6 января 1920 года.
После этой записи от 6 января 1920 года в тетрадке оставалось еще несколько заполненных рукой Терентия Засекина страничек. Зимин внимательно просмотрел их, выискивая, может, встретятся еще строки, посвященные старшему лейтенанту Взорову. Нет. Был рассказ о новом визите в конце января в Пихтовую, о находке по пути обратно в лесу заряженной винтовки на боевом взводе, прислоненной к стволу дерева, о пихтовских родственниках. А вот о Взорове впредь ни слова.
— Ну, и вернулся старший лейтенант? — спросил Зимин.
— В Пихтовое он точно вернулся. Но здесь, на пасеке, думаю, больше не бывал. Иначе бы забрал вещи.
— А оставались вещи?
— Совсем немного. Они тоже в отцовом тайнике были.
Опять Засекин исчез в соседней комнате и вышел из нее с самодельной соломенной коробочкой.
— Вот…
На стол легли серебряный Георгиевский крест с металлической лавровой ветвью на двухцветной ленте, маленькая фотографическая карточка женщины лет тридцати пяти — сорока с приятным открытым лицом, с гладко зачесанными светлыми волосами и, наконец, Евангелие с полустершимся золотым крестом на потускневшей обложке, попорченное, продырявленное посередине.
— Неужели то самое? — спросил Зимин, имея в виду упоминавшееся в дневнике Терентия Засекина. Он взял со стола Евангелие.
— Оно. Какому же еще быть, — ответил пасечник. — А фотографию, я так думаю, отец просмотрел. Между страницами лежала. Сам три года назад ее обнаружил. До этого сколько раз листал…

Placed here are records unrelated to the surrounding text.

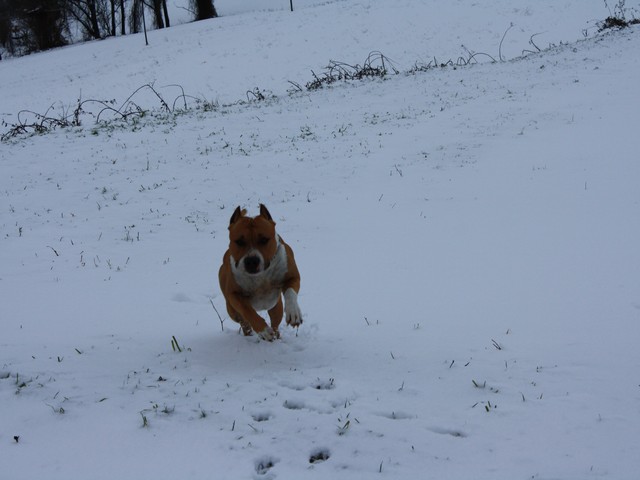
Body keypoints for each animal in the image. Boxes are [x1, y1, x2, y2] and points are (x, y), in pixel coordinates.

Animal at [218, 204, 302, 341]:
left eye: (264, 240)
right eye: (239, 241)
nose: (251, 261)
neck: (261, 276)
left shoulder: (292, 277)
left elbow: (290, 292)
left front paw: (293, 313)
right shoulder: (234, 294)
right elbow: (247, 310)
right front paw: (263, 330)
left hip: (276, 307)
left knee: (275, 322)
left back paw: (276, 335)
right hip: (232, 311)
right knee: (243, 320)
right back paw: (250, 333)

Зимин бережно положил Евангелие и дневник на стол, склонился, разглядывая портретную фотокарточку ясноглазой женщины в белой блузке с приколотой к ней брошью.
— Матери его фото, так считаю, — сказал хозяин избы.
Зимин посмотрел на оборот снимка. Надписи никакой.
— Да, Василий Терентьевич, интересно, — сказал он. — Но в дневнике ни слова о причастности Взоров к колчаковскому кладу.
— В дневнике нет, — согласился пасечник. — Об этом он отцу рассказывал перед самым прощанием. Отец в отдельной тетрадке это поместил.
— И ту тетрадку можно посмотреть?
— Можно. Только как вернусь в Пихтовую. После ноябрьских…
Видя, что такая перспектива не слишком-то обрадовала гостя, прибавил:
— Могу показать то, что сам написал. По отцовым записям. — Василий Терентьевич пошуршал исписанными листами, соединенными скрепкой.
— Что значит по отцовым записям? — не совсем понял Зимин.
— Ну, хотел про тот случай повесть, что ли, сочинить. Сорок страничек с лишним написал, а дальше что и как — не знаю… Не получается.
— Так это художественное?
— Не совсем да и не совсем нет. Все там как было в самом деле. Имена, места. Все… Просто как бы от имени Взорова…
— О новом приезде старшего лейтенанта в Пихтовое тоже из отцовских записей известно?
— И из них. И сам я об этом стал дознаваться, когда отыскались дневники.
— И что в конце концов стало с колчаковским офицером?
— Погиб.
— В этих записках об этом тоже рассказано? — Зимин кивнул на листки в руках пасечника.
— Не в этих. Но есть. Тоже в Пихтовом хранятся.
— Значит, я их не увижу?
— Читай пока это вот, коль охота есть, а там поглядим…
Василий Терентьевич протянул Зимину листы, соединенные скрепкой…
Поезд начал притормаживать, вздрогнул, остановился. Состав качнуло. Слышно было, как пролязгали, сталкиваясь, буфера, и после долгого колесного перестука настала тишина.
Начальник команды специального назначения полковник Ковшаров приблизился к одному из окон довольно просторного рабочего купе вагона, отодвинул плотную, не пропускающую свет шторку, вгляделся в темень за промерзлым окном. Издревская. Последняя остановка перед крупной узловой станцией Пихтовой. До нее проследуют без остановок.